### REQUIREMENT 1
Reproduce the passage of the article on ageing at Findhorn starting at "Over that past" and ending at "with the community.", substituting "tent" for "caravan".
### REQUIREMENT 2
The article on ageing at Findhorn describes the people who lived in the community when it was young. List each adjective it uses for them.

### EXCERPTED TEXT
════════
Ageing naturally

Growing old as a member of an eco-village has its perks, writes Findhorn resident Rhiannon Hanfman.

Following on with the theme of the ageing population of Findhorn and (everywhere else, really) I would like to approach it from the perspective of one of 60s generation who is now in her sixties. Since it was we who instigated the cult of youth and coined the phrase ‘don’t trust anyone over thirty’, we can hardly complain if there are those who now feel that there are way too many old people around, and that this is somehow a bad thing. It is the natural order of things that the old make way for the young, who in turn will become old and make way for the next generation. What is different now, however, is the timing of it. People are living longer and staying active longer.

Is this a bad thing? Perhaps, if you are young and want to find your place in a world full of oldies who won’t get out of the way.

Over that past two decades I have seen the demographic pattern change in accordance with the state of the community. When the community was young, most of the people were in their twenties and single. They were enthusiastic and energetic. They didn’t mind roughing it or sleeping six to a caravan because, hey, they were building the new age and having a ball doing it. Most didn’t stay long and moved on. Those that did aged along with the community.
════════
### THE DATA
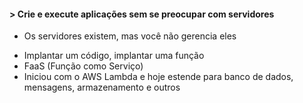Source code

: #### > Crie e execute aplicações sem se preocupar com servidores
* Os servidores existem, mas você não gerencia eles
- Implantar um código, implantar uma função
- FaaS (Função como Serviço)
- Iniciou com o AWS Lambda e hoje estende para banco de dados, mensagens, armazenamento e outros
════════
### ANSWER 1
Over that past two decades I have seen the demographic pattern change in accordance with the state of the community. When the community was young, most of the people were in their twenties and single. They were enthusiastic and energetic. They didn’t mind roughing it or sleeping six to a tent because, hey, they were building the new age and having a ball doing it. Most didn’t stay long and moved on. Those that did aged along with the community.

### ANSWER 2
- single
- enthusiastic
- energetic